Appeal from a decision of the Workers’ Compensation Board, filed March 23, 2001, which ruled that claimant was an employee of UTOG 2-Way Radio, Inc.
Claimant, a limousine driver, leased the vehicle he used from Augie’s Auto Repair, Inc. (hereinafter Augie) and was dispatched to service customers by UTOG 2-Way Radio, Inc. (hereinafter UTOG). While stopped to elicit directions during the course of his work, he was assaulted and, as the vehicle was being stolen, he was dragged from the moving vehicle. He sustained serious injuries in the incident and filed a claim for workers’ compensation benefits. The Workers’ Compensation Law Judge (hereinafter WCLJ) determined that claimant was a general employee of Augie and a special employee of UTOG. Liability was apportioned at 75% against Augie and 25% against UTOG.1 The Workers’ Compensation Board modified the WCLJ’s decision by rescinding the finding of general and special employment and further finding that claimant was an employee of only UTOG. The Board’s decision to discharge Augie was specifically premised upon its interpretation of Workers’ Compensation Law § 2 (4) as requiring that “a lessee of a taxicab shall only be deemed an employee of the lessor/owner of that taxicab if the lessor/owner controls, directs, supervises or has the power to hire or terminate such person.” UTOG and its workers’ compensation carrier appeal.
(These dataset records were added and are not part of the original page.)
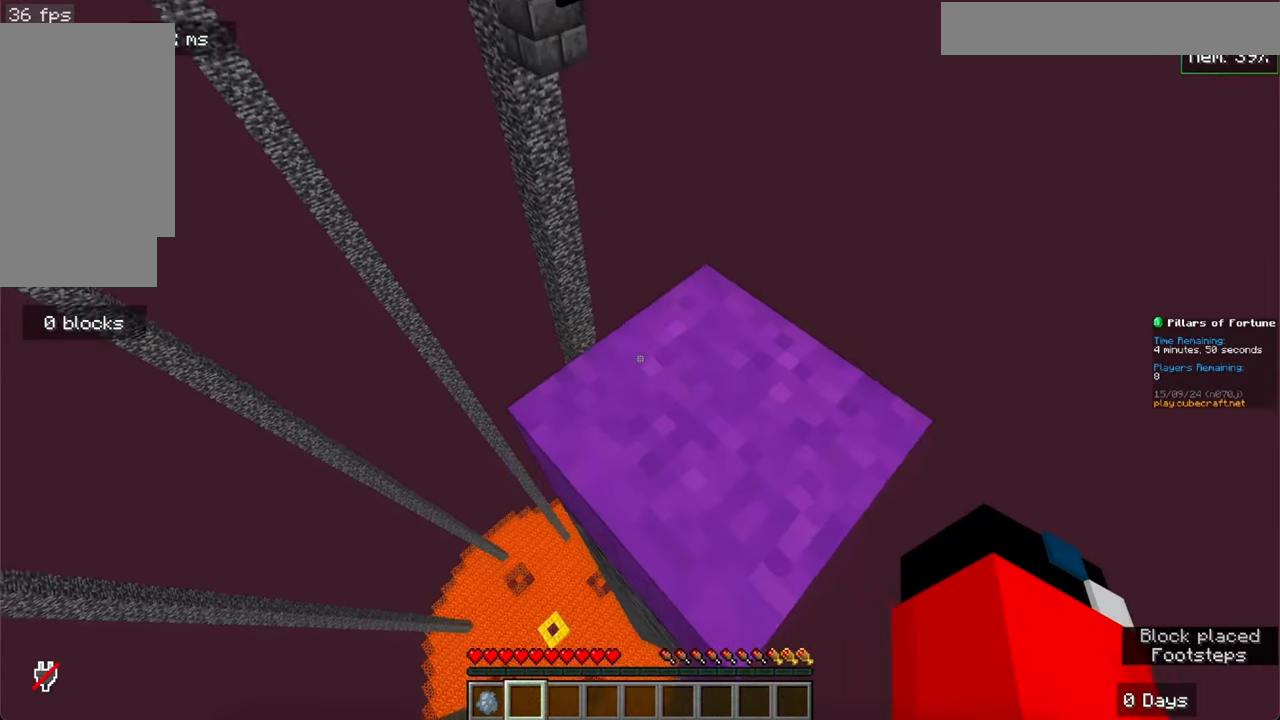
{"keys": ["d", "w"], "mouse": [], "events": [[50, "d", "down"], [133, "s", "up"], [317, "w", "down"]]}
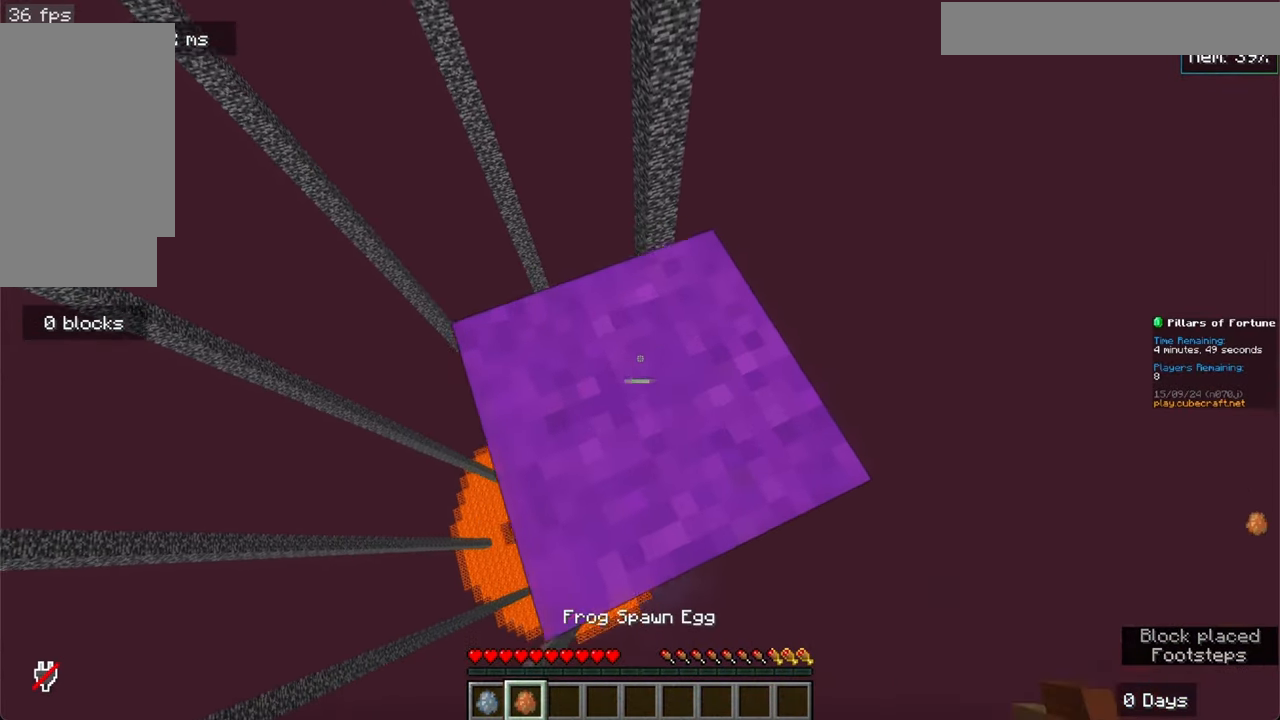
{"keys": [], "mouse": [], "events": [[150, "d", "up"], [217, "w", "up"]]}
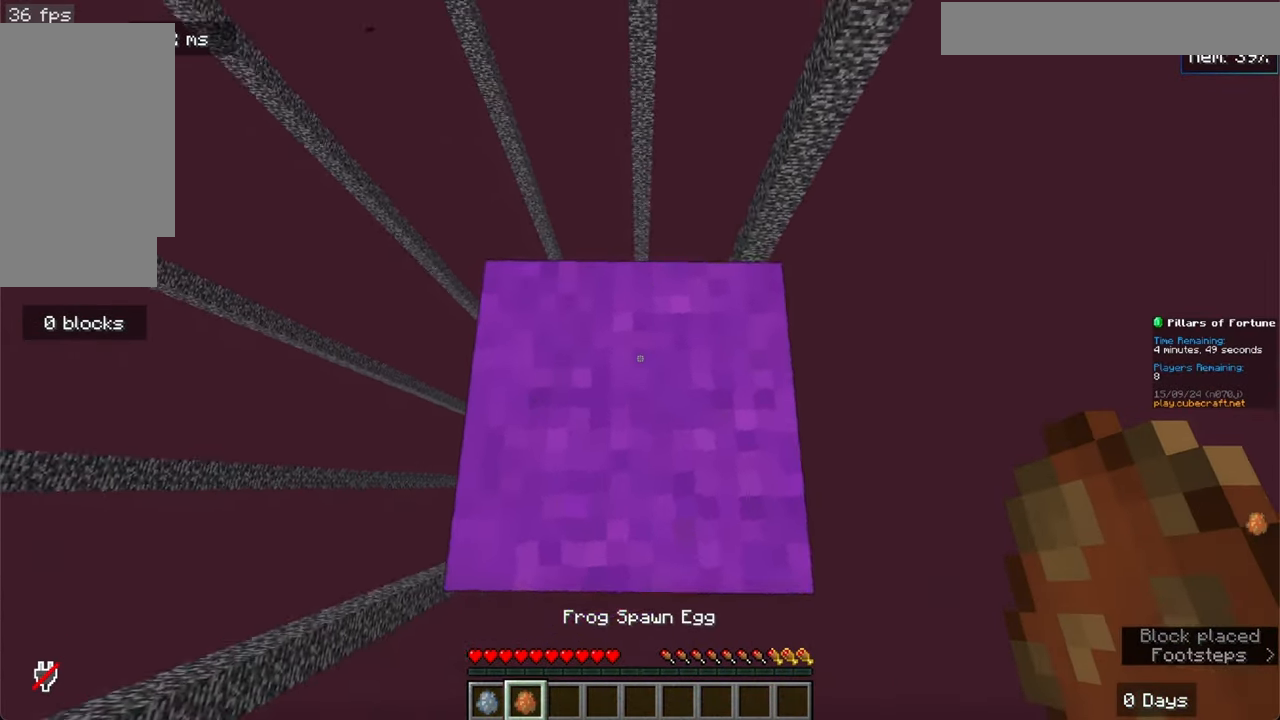
{"keys": [], "mouse": [], "events": []}
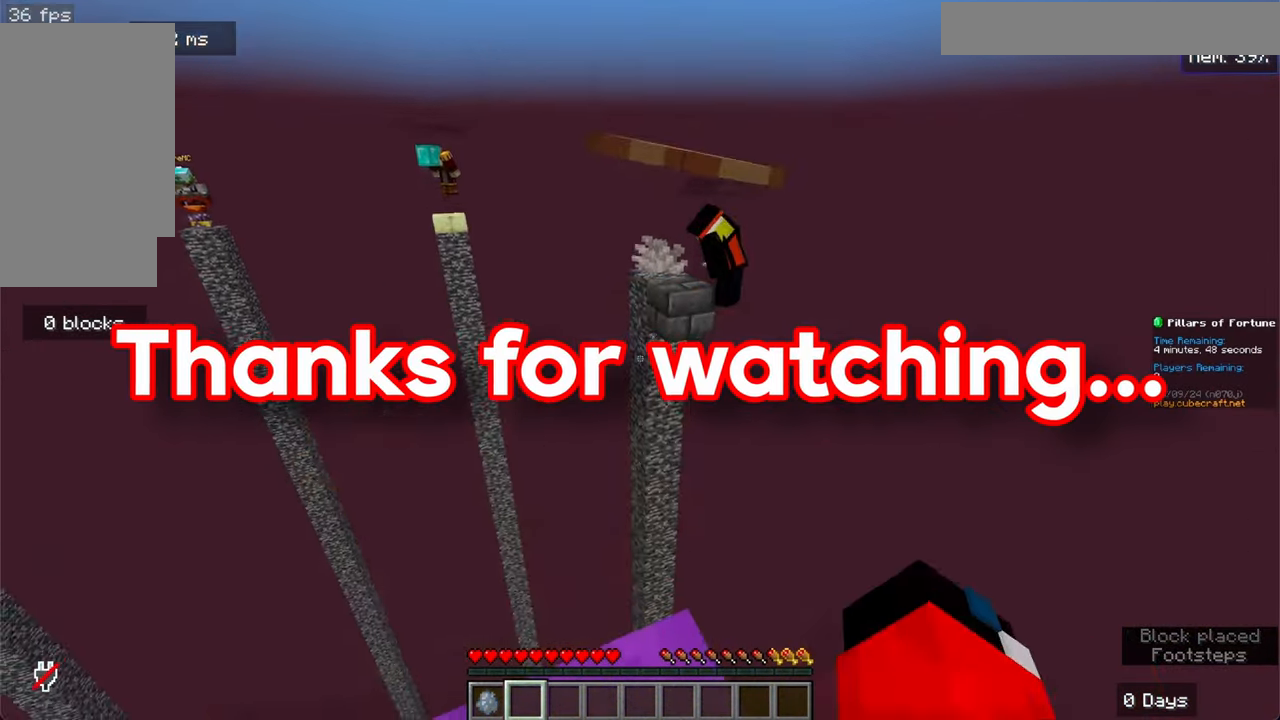
{"keys": [], "mouse": [], "events": []}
*678UTOG and its carrier argue that the Board’s decision incorrectly interpreted and applied the provisions of the Workers’ Compensation Law pertaining to taxicab drivers.2 The employment relationship as it pertains to taxicab drivers was broadly defined in legislation (L 1986, ch 903) “designed to resolve a perceived social problem relating to taxicab drivers by creating a statutory employment relationship requiring expanded workers’ compensation coverage” (Matter of Clumber Transp. Corp. [Workers’ Compensation Bd.], 160 AD2d 1186, 1186). Under the germane portion of the statute, an “employer” includes a person or entity who leases a taxicab (see Workers’ Compensation Law § 2 [3]) and, concomitantly, an “employee” includes “a driver, operator or lessee who contracts with an owner, operator or lessor for the purpose of operating a taxicab” (Workers’ Compensation Law § 2 [4]). An exception from the statutorily established employment relationship applies when the owner of the vehicle personally operates the taxicab an average of at least 40 hours per week and, in such a situation, the employment relationship turns on whether the owner-operator “controls, directs, supervises, or has the power to hire or terminate” (Workers’ Compensation Law § 2 [3], [4]). The statutory language clearly reflects the legislative intent to provide broad workers’ compensation coverage to taxicab drivers and there is no need to defer to the Board’s interpretation (see Matter of De Mayo v Rensselaer Polytech Inst., 74 NY2d 459, 462; see also Majewski v Broadalbin-Perth Cent. School Dist., 91 NY2d 577, 583; Matter of Depczynski v Adsco / Farrar & Trefts, 84 NY2d 593, 598).3
Here, the Board read the statute as providing that a driver who leased a taxicab was an employee only if the owner controlled the driver’s work. The statutory language, however, looks to control-related factors only when the owner also drives the taxicab 40 or more hours per week. The Board did not find that Augie drove the limousine 40 or more hours per week. Hence, under the clear statutory language, claimant could have been considered am employee of Augie without a showing of the control-related factors. While the employer-employee relationship is a factual issue for the Board (see Matter of Jhoda v *679Mauser Serv., 279 AD2d 853, 854) and the Board can allocate employment status totally to the dispatcher in a leased-vehicle situation (see Matter of Qavi v Utog 2-Way Radio, 252 AD2d 719), the Board cannot rest its determination to discharge a lessor upon an incorrect application of the controlling statute. The matter must, therefore, be remitted to the Board for a determination consistent with the controlling statute.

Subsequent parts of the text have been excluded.